__WORK ITEM A__.
Set down, word for word, the part of the AI Act article below starting with "Today, May 11, the" and going on through "civil society voices.".
__WORK ITEM B__.
For each statement, answer yes or no on whether the AI Act article below agrees with it, and quote the words that decide it: (i) the IMCO and LIBE committees voted on May 11; (ii) the MEPs protected the rights of migrants; (iii) work on the EU AI Act started in 2021.

EU Parliament sends a global message to protect human rights from AI
Today, the Internal Market Committee (IMCO) and the Civil Liberties Committee (LIBE) committees took several important steps to make this landmark legislation more people-focused by banning AI systems used for biometric surveillance, emotion recognition and predictive policing. Disappointingly, the MEPs stopped short of protecting the rights of migrants.
Today, May 11, the IMCO and LIBE committees of the European Parliament voted to put people first in the AI Act. This vote comes at a crucial time for the global regulation of AI systems and is a massive win for our fundamental rights as the Parliament heeded to the demands of diverse civil society voices.
Work on the EU AI Act started in 2020, and EDRi’s network and partners have been pushing for a people-first, fundamental rights-based approach from the beginning.

__RECORDED INFORMATION__.

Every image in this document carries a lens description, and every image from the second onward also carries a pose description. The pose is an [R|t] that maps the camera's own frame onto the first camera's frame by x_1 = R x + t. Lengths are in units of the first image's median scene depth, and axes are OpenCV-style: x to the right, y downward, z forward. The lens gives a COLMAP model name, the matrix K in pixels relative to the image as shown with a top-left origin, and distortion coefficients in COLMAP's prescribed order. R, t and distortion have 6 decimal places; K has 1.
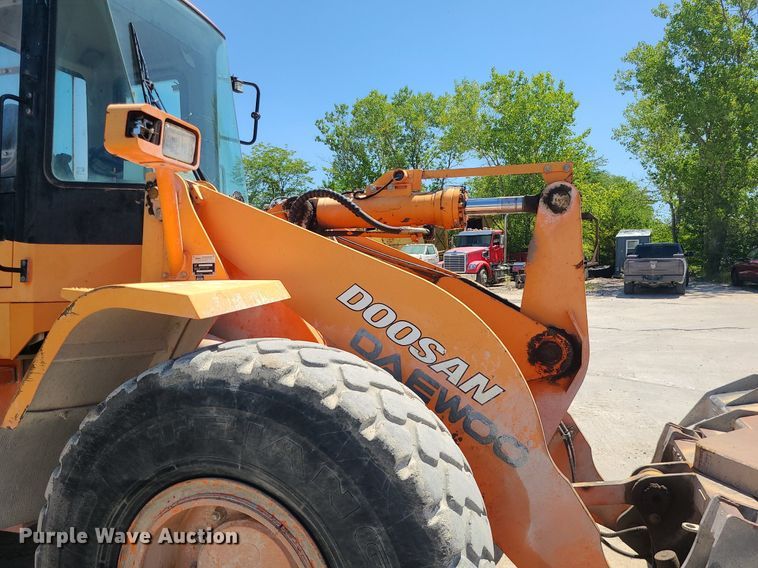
lens RADIAL K [[545.7, 0, 385.8], [0, 545.7, 284.2], [0, 0, 1]] dist [0.007961, 0.014268]
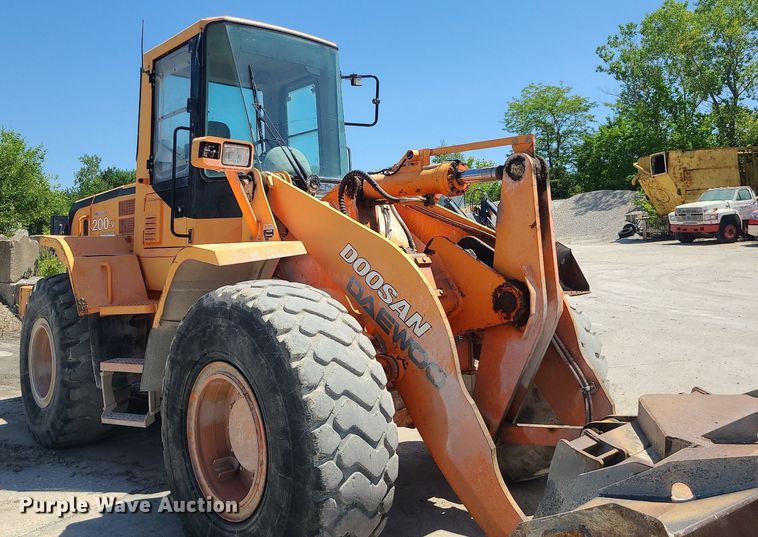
lens RADIAL K [[617.9, 0, 358.4], [0, 617.9, 213.7], [0, 0, 1]] dist [0.047617, -0.008673]
pose [[0.855678, -0.030935, -0.516583, 0.775523], [0.009016, 0.998951, -0.044886, -0.004964], [0.517430, 0.033750, 0.855060, -0.311355]]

__TASK RESULT A__.
Today, May 11, the IMCO and LIBE committees of the European Parliament voted to put people first in the AI Act. This vote comes at a crucial time for the global regulation of AI systems and is a massive win for our fundamental rights as the Parliament heeded to the demands of diverse civil society voices.

__TASK RESULT B__.
(i) Yes: "Today, May 11, the IMCO and LIBE committees of the European Parliament voted to put people first in the AI Act."
(ii) No: "Disappointingly, the MEPs stopped short of protecting the rights of migrants."
(iii) No: "Work on the EU AI Act started in 2020"